- **WHAT YOU ARE ASKED TO DO**: The records that follow are to be printed exactly, with no images.
INFORMATION SUPPLIED below:
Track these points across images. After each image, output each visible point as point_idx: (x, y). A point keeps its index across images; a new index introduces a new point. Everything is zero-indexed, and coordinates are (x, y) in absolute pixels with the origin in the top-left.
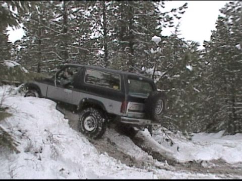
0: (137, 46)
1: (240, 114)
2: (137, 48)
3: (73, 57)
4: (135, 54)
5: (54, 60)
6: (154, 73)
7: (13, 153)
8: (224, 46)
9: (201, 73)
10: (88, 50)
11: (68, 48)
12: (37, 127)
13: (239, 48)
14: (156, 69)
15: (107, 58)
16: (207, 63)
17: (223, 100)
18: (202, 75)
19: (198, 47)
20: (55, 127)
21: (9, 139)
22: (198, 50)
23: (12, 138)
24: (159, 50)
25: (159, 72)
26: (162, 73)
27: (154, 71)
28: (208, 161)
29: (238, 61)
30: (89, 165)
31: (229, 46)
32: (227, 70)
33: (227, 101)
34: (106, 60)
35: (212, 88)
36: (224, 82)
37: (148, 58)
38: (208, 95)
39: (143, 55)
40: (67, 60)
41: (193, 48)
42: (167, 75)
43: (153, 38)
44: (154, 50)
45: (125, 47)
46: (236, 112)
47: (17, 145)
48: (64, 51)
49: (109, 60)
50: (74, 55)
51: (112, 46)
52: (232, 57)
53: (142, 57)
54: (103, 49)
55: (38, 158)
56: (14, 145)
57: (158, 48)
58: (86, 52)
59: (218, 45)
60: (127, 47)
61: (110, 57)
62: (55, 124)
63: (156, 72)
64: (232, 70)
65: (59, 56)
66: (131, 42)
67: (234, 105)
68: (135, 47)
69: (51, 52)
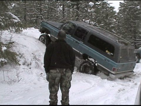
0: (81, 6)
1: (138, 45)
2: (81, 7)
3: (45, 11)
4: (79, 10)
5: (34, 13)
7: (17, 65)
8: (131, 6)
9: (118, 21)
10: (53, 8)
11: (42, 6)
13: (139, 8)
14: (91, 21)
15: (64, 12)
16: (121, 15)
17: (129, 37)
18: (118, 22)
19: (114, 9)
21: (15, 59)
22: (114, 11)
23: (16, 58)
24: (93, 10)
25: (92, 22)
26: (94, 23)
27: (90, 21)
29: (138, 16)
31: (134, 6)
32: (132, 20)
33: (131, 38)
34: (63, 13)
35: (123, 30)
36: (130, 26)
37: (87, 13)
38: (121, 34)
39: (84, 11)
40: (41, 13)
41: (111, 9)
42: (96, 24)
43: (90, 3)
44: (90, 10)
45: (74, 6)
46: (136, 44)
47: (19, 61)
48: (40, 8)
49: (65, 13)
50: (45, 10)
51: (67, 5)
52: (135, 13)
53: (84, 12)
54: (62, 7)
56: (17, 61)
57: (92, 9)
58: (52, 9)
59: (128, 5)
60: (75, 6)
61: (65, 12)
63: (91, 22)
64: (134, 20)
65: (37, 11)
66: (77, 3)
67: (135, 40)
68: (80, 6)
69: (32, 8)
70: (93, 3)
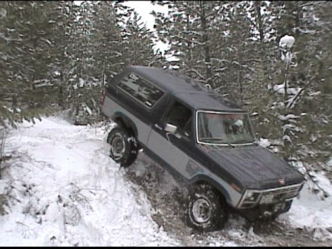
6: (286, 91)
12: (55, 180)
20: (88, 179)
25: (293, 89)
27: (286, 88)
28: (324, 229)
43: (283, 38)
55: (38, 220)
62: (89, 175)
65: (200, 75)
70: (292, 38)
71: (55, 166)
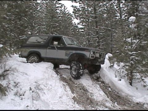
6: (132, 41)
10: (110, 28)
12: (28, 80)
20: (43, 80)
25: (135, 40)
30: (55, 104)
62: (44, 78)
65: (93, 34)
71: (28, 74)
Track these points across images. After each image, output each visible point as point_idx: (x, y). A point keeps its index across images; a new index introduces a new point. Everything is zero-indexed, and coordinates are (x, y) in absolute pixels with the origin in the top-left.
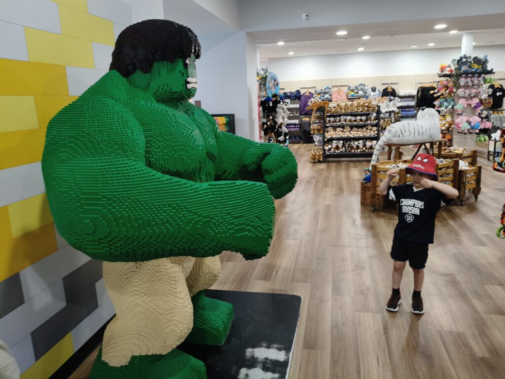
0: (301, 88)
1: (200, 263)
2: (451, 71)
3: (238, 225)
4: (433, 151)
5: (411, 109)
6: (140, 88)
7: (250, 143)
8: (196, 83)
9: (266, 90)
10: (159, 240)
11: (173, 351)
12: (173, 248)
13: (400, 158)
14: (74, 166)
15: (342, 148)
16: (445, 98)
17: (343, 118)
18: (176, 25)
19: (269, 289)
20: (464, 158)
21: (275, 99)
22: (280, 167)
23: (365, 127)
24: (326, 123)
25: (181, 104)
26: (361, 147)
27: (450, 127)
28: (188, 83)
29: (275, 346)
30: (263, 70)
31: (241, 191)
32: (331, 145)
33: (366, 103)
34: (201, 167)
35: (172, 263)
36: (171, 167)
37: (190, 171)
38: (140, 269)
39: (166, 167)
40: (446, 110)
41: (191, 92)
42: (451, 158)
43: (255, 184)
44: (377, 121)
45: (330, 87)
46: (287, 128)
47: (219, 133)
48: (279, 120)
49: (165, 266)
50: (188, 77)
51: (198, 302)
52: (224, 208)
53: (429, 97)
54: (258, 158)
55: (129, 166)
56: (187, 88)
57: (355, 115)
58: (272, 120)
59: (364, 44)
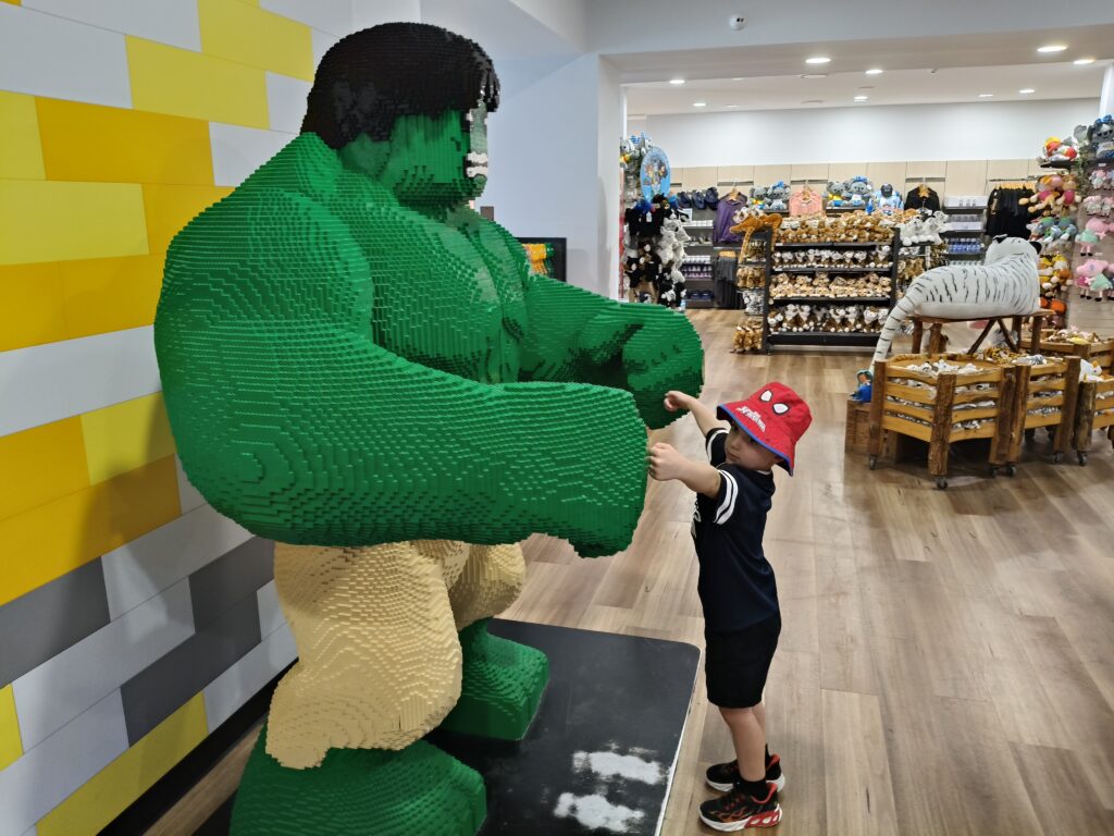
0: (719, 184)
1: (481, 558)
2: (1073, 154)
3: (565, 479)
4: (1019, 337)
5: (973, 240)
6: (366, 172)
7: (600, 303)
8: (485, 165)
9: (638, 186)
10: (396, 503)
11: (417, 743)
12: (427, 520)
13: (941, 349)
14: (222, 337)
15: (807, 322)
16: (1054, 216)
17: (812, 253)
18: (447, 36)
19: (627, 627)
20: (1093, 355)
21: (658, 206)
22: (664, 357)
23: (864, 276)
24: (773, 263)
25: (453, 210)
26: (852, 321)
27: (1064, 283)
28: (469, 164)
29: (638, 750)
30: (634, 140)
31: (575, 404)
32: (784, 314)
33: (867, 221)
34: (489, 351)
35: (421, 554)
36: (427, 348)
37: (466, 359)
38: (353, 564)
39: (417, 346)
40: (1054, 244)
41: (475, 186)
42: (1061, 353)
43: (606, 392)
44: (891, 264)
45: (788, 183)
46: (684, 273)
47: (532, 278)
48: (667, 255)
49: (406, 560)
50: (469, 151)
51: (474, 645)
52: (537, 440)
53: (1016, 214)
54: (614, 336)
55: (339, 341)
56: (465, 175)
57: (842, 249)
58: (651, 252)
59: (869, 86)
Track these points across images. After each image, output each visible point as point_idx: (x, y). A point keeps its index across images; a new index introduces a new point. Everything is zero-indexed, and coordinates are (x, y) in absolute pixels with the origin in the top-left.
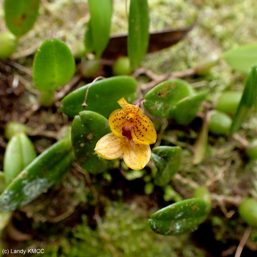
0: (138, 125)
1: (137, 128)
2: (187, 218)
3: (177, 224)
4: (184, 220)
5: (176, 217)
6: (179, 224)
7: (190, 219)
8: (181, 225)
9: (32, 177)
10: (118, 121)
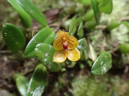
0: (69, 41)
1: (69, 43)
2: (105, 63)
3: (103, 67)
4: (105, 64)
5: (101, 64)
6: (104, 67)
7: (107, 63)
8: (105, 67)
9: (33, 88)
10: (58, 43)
End of INFORMATION SUPPLIED.
- **SOLUTION FOR THIS PROBLEM**:
Track these points across images. After each image, output each visible point as point_idx: (x, y). A point keeps its index across images; a new index introduces a new point. Everything is zero-indexed, and coordinates are (x, y) in absolute pixels with the origin in the top-left.
0: (137, 46)
1: (240, 114)
2: (137, 48)
3: (73, 57)
4: (135, 54)
5: (54, 60)
6: (154, 73)
7: (13, 153)
8: (224, 46)
9: (201, 73)
10: (88, 50)
11: (68, 48)
12: (37, 127)
13: (239, 48)
14: (156, 69)
15: (107, 58)
16: (207, 63)
17: (223, 100)
18: (202, 75)
19: (198, 47)
20: (55, 127)
21: (9, 139)
22: (198, 50)
23: (12, 138)
24: (159, 50)
25: (159, 72)
26: (162, 73)
27: (154, 71)
28: (208, 161)
29: (238, 61)
30: (89, 165)
31: (229, 46)
32: (227, 70)
33: (227, 101)
34: (106, 60)
35: (212, 88)
36: (224, 82)
37: (148, 58)
38: (208, 95)
39: (143, 55)
40: (67, 60)
41: (193, 48)
42: (167, 75)
43: (153, 38)
44: (154, 50)
45: (125, 47)
46: (236, 112)
47: (17, 145)
48: (64, 51)
49: (109, 60)
50: (74, 55)
51: (112, 46)
52: (232, 57)
53: (142, 57)
54: (103, 49)
55: (38, 158)
56: (14, 145)
57: (158, 48)
58: (86, 52)
59: (218, 45)
60: (127, 47)
61: (110, 57)
62: (55, 124)
63: (156, 72)
64: (232, 70)
65: (59, 56)
66: (131, 42)
67: (234, 105)
68: (135, 47)
69: (51, 52)
0: (81, 6)
1: (138, 45)
2: (81, 7)
3: (45, 11)
4: (79, 10)
5: (34, 13)
7: (17, 65)
8: (131, 6)
9: (118, 21)
10: (53, 8)
11: (42, 6)
13: (139, 8)
14: (91, 21)
15: (64, 12)
16: (121, 15)
17: (129, 37)
18: (118, 22)
19: (114, 9)
21: (15, 59)
22: (114, 11)
23: (16, 58)
24: (93, 10)
25: (92, 22)
26: (94, 23)
27: (90, 21)
29: (138, 16)
31: (134, 6)
32: (132, 20)
33: (131, 38)
34: (63, 13)
35: (123, 30)
36: (130, 26)
37: (87, 13)
38: (121, 34)
39: (84, 11)
40: (41, 13)
41: (111, 9)
42: (96, 24)
43: (90, 3)
44: (90, 10)
45: (74, 6)
46: (136, 44)
47: (19, 61)
48: (40, 8)
49: (65, 13)
50: (45, 10)
51: (67, 5)
52: (135, 13)
53: (84, 12)
54: (62, 7)
56: (17, 61)
57: (92, 9)
58: (52, 9)
59: (128, 5)
60: (75, 6)
61: (65, 12)
63: (91, 22)
64: (134, 20)
65: (37, 11)
66: (77, 3)
67: (135, 40)
68: (80, 6)
69: (32, 8)
70: (93, 3)
6: (286, 91)
12: (55, 180)
20: (88, 179)
25: (293, 89)
27: (286, 88)
28: (324, 229)
43: (283, 38)
55: (38, 220)
62: (89, 175)
65: (200, 75)
70: (292, 38)
71: (55, 166)
6: (132, 41)
10: (110, 28)
12: (28, 80)
20: (43, 80)
25: (135, 40)
30: (55, 104)
62: (44, 78)
65: (93, 34)
71: (28, 74)
Track these points across images. After each image, output each visible point as point_idx: (x, y). A point keeps its index across images; a new index introduces a new point. Everything is zero-indexed, and coordinates are (x, y) in absolute pixels with the origin in the top-left.
0: (301, 88)
1: (200, 263)
2: (451, 71)
3: (238, 225)
4: (433, 151)
5: (411, 109)
6: (140, 88)
7: (250, 143)
8: (196, 83)
9: (266, 90)
10: (159, 240)
11: (173, 351)
12: (173, 248)
13: (400, 158)
14: (74, 166)
15: (342, 148)
16: (445, 98)
17: (343, 118)
18: (176, 25)
19: (269, 289)
20: (464, 158)
21: (275, 99)
22: (280, 167)
23: (365, 127)
24: (326, 123)
25: (181, 104)
26: (361, 147)
27: (450, 127)
28: (188, 83)
29: (275, 346)
30: (263, 70)
31: (241, 191)
32: (331, 145)
33: (366, 103)
34: (201, 167)
35: (172, 263)
36: (171, 167)
37: (190, 171)
38: (140, 269)
39: (166, 167)
40: (446, 110)
41: (191, 92)
42: (451, 158)
43: (255, 184)
44: (377, 121)
45: (330, 87)
46: (287, 128)
47: (219, 133)
48: (279, 120)
49: (165, 266)
50: (188, 77)
51: (198, 302)
52: (224, 208)
53: (429, 97)
54: (258, 158)
55: (129, 166)
56: (187, 88)
57: (355, 115)
58: (272, 120)
59: (364, 44)
0: (719, 184)
1: (481, 558)
2: (1073, 154)
3: (565, 479)
4: (1019, 337)
5: (973, 240)
6: (366, 172)
7: (600, 303)
8: (485, 165)
9: (638, 186)
10: (396, 503)
11: (417, 743)
12: (427, 520)
13: (941, 349)
14: (222, 337)
15: (807, 322)
16: (1054, 216)
17: (812, 253)
18: (447, 36)
19: (627, 627)
20: (1093, 355)
21: (658, 206)
22: (664, 357)
23: (864, 276)
24: (773, 263)
25: (453, 210)
26: (852, 321)
27: (1064, 283)
28: (469, 164)
29: (638, 750)
30: (634, 140)
31: (575, 404)
32: (784, 314)
33: (867, 221)
34: (489, 351)
35: (421, 554)
36: (427, 348)
37: (466, 359)
38: (353, 564)
39: (417, 346)
40: (1054, 244)
41: (475, 186)
42: (1061, 353)
43: (606, 392)
44: (891, 264)
45: (788, 183)
46: (684, 273)
47: (532, 278)
48: (667, 255)
49: (406, 560)
50: (469, 151)
51: (474, 645)
52: (537, 440)
53: (1016, 214)
54: (614, 336)
55: (339, 341)
56: (465, 175)
57: (842, 249)
58: (651, 252)
59: (869, 86)
Track these points across images. After each image, output each visible point as point_idx: (x, y). A point keeps its index across images; a new index introduces a new point. Everything is zero-indexed, and coordinates are (x, y) in absolute pixels with the origin in the top-left.
0: (138, 125)
1: (137, 128)
2: (187, 218)
3: (177, 224)
4: (184, 220)
5: (176, 217)
6: (179, 224)
7: (190, 219)
8: (181, 225)
9: (32, 177)
10: (118, 121)
0: (69, 41)
1: (69, 43)
2: (105, 63)
3: (103, 67)
4: (105, 64)
5: (101, 64)
6: (104, 67)
7: (107, 63)
8: (105, 67)
9: (33, 88)
10: (58, 43)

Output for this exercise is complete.